• ZADANIA:
[1] Odpowiedz krótko na pytania do wątku o eagle-usb:
(a) Które dwa pliki należy poprawnie ustawić według „Hint 2”?
(b) Czego próbował używać do łączenia skrypt init z ebuilda?
(c) Jaką instrukcję red79 prosi mbar'a napisać?
[2] Dopisz dalszy ciąg wątku o eagle-usb, zaczynając od kolejnej wypowiedzi po ostatnim poście.
#### FRAGMENT ####
Hint 2: potem ustawcie prawidłowo /etc/ppp/pap-secrets i /etc/ppp/peers/adsl

----------

## mziab

Jedno wiem, skrypt init z ebuilda nie chciał mi kiedyś działać. Próbował się łączyć używając dhcp, co z TPSA jest z góry skazane na klęskę. Poza tym były jakieś inne problemy. Koniec konców, od tamtego czasu ręcznie kompiluję eagle-usb i używam podanego przeze mnie skryptu.

----------

## mbar

no bo miałeś źle ppp skonfigurowane  :Wink: 

----------

## mziab

Możliwe, choć mocno wątpię. To skrypt eagle-usb wtedy wymuszał dhcp. Changelog nie sięga niestety tak daleko wstecz. Pamiętam jednak, że zmieniali coś związanego z dhcp. Zresztą, mniejsza o to. Nie róbmy OT  :Smile: 

----------

## red79

Prośba do mbar'a weź i napisz porządną instukcję instalacji neostrady dla gentoo (pewnie się przyda i na innych dystrybucjach). Wielu będzie ci za to wdzięcznych. I nie nie wiem co siedzi w eagle-usb (jak wielu innych) aż tak się na tych klockach nie znam.
#### LISTING ####
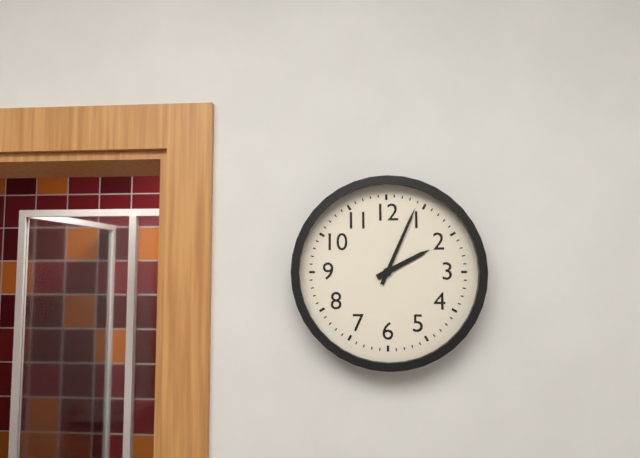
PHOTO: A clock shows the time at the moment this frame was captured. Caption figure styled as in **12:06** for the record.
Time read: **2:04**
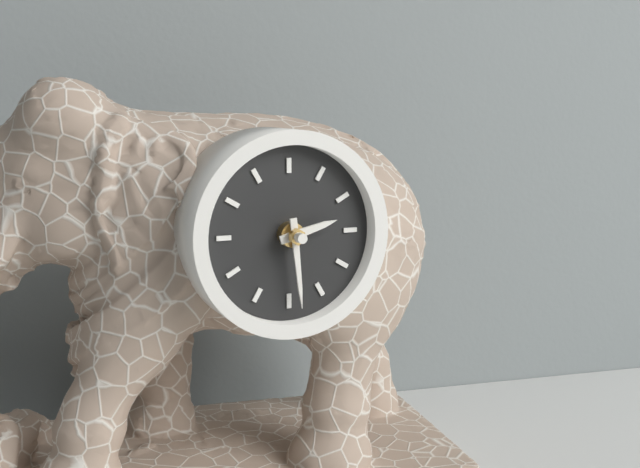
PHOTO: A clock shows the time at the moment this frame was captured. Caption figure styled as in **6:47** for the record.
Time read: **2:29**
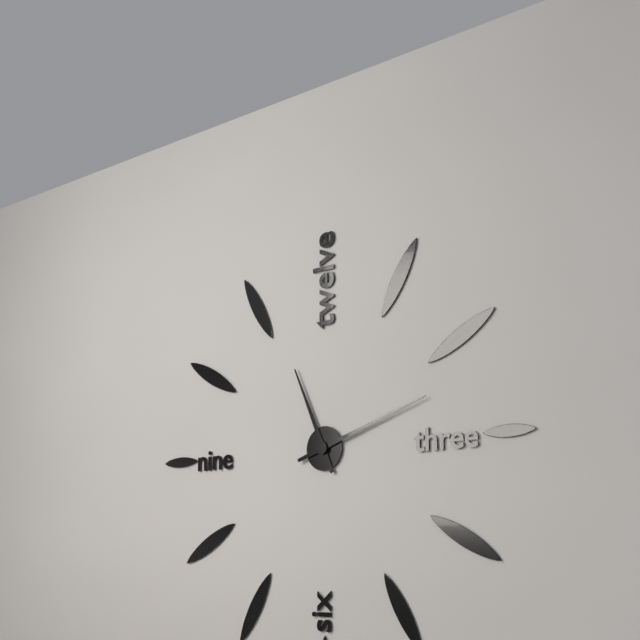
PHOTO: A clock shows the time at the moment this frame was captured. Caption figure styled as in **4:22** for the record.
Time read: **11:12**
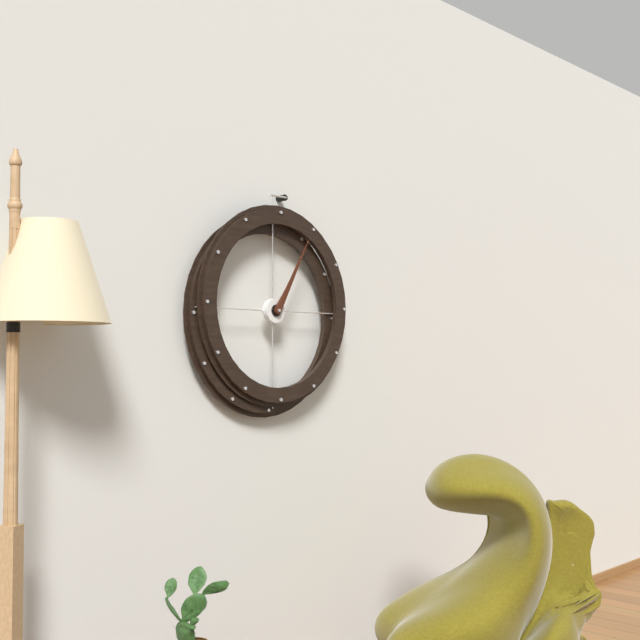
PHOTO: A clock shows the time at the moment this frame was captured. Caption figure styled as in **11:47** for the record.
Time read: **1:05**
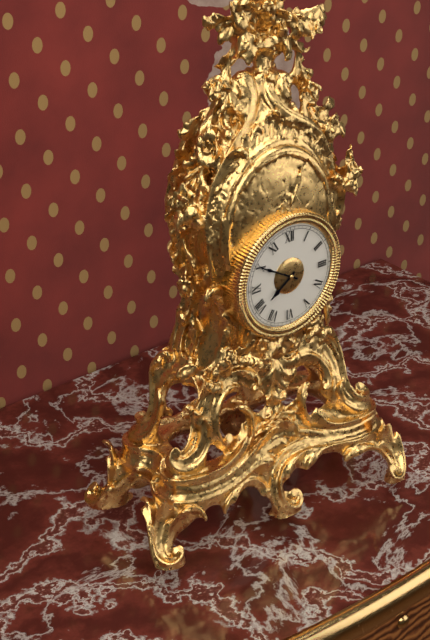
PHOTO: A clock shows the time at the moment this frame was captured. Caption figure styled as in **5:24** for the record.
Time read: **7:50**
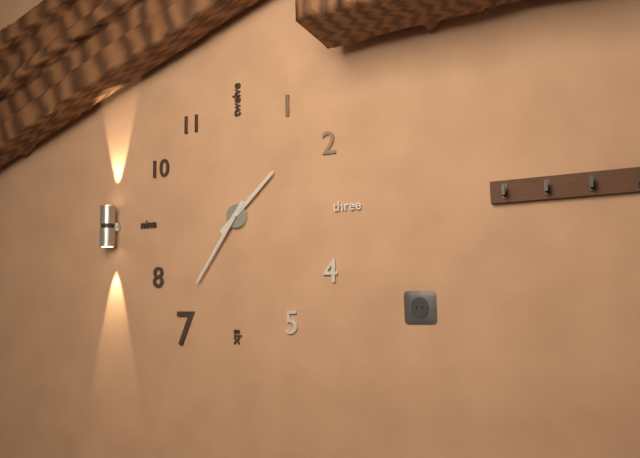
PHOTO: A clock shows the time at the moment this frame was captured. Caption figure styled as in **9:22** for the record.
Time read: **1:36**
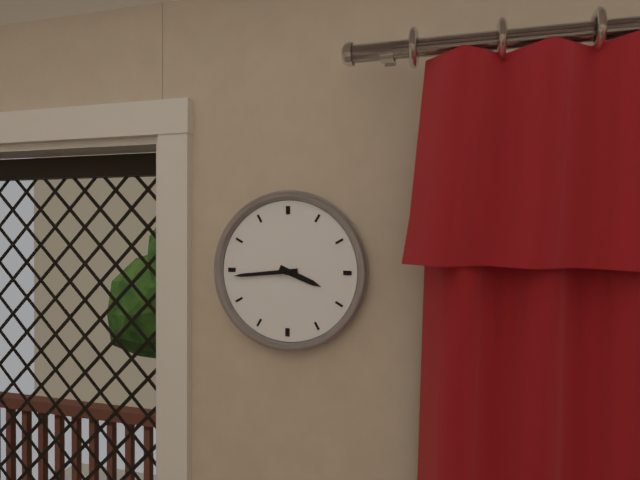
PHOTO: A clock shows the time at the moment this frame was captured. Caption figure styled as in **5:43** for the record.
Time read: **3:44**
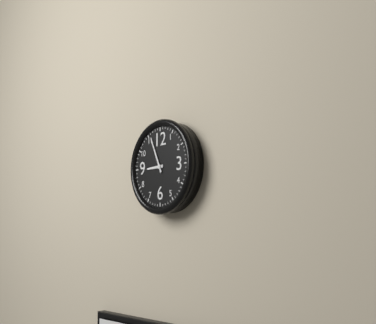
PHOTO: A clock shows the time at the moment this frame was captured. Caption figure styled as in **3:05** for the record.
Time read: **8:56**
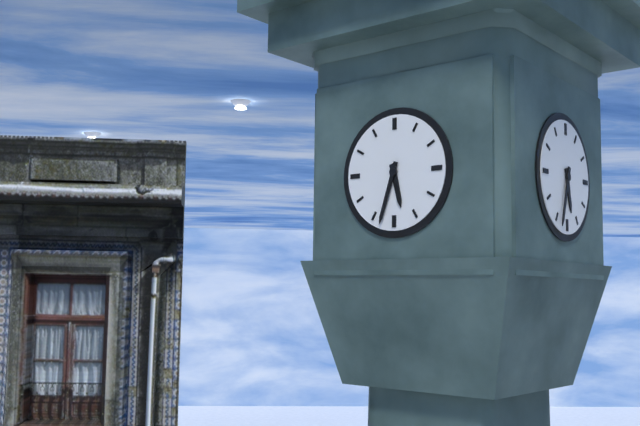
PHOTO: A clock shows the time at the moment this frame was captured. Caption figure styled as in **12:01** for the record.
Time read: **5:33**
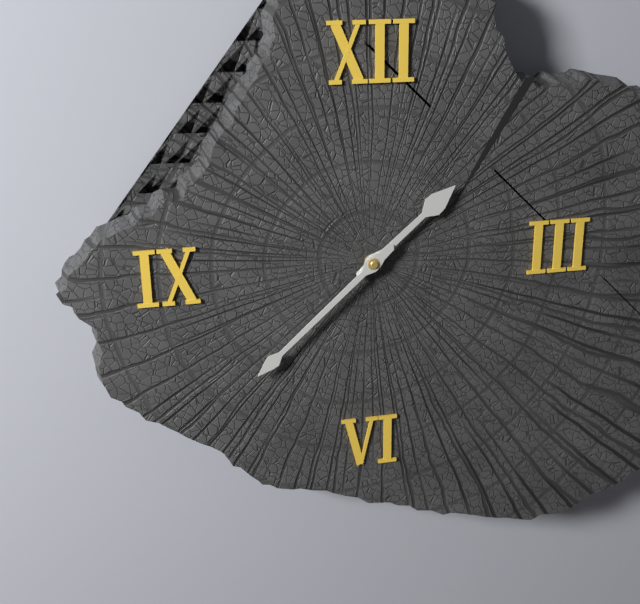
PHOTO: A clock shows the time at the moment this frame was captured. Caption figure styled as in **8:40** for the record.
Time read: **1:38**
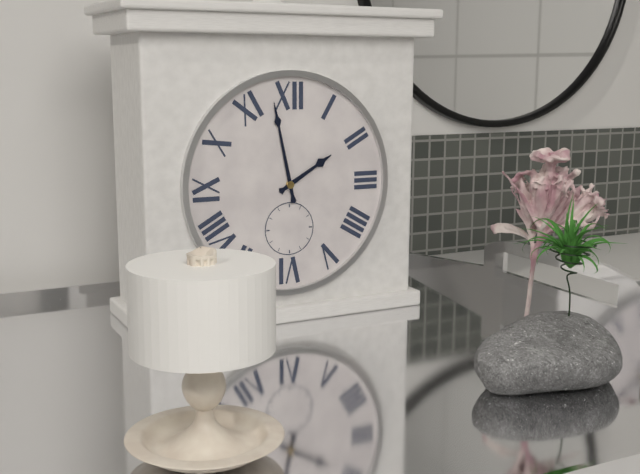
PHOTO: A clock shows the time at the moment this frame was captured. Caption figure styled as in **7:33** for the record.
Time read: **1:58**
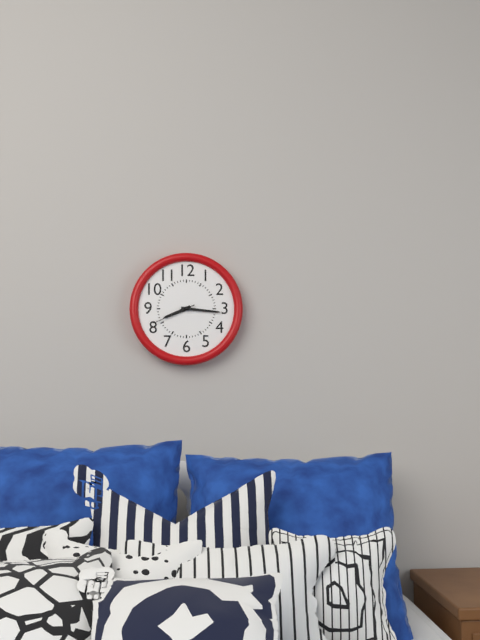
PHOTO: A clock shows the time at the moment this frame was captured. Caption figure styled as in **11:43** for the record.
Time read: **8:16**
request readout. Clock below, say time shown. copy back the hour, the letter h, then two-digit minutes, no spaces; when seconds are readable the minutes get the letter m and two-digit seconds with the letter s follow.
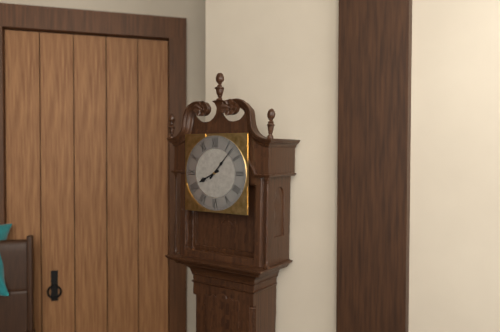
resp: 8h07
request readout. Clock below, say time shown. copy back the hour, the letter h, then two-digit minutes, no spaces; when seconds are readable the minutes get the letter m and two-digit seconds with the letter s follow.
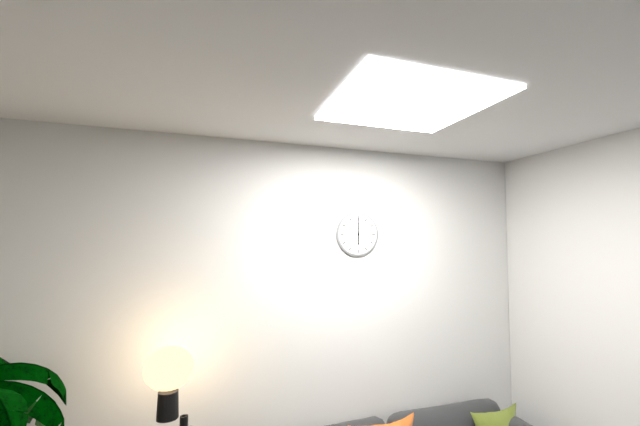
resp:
####
• ODPOWIEDZI PISEMNE:
[1]
(a) /etc/ppp/pap-secrets i /etc/ppp/peers/adsl
(b) dhcp
(c) Porządną instrukcję instalacji neostrady dla gentoo

[2]
----------

## mrto

@red79: bardzo dobry how-to dla modemu thompsona jest na http://linux-usb.sourceforge.net/SpeedTouch/gentoo/index.html

----------

## mbar

OK, opiszę "moje boje" w weekend, po weekendzie opublikuję -- w tygodniu mam na razie tyle roboty, że na kompa patrzeć nie mogę  :Smile: 

----------

## red79

Sterowniki eagle-usb są do Sagema F@st 800 (to jest mój modem).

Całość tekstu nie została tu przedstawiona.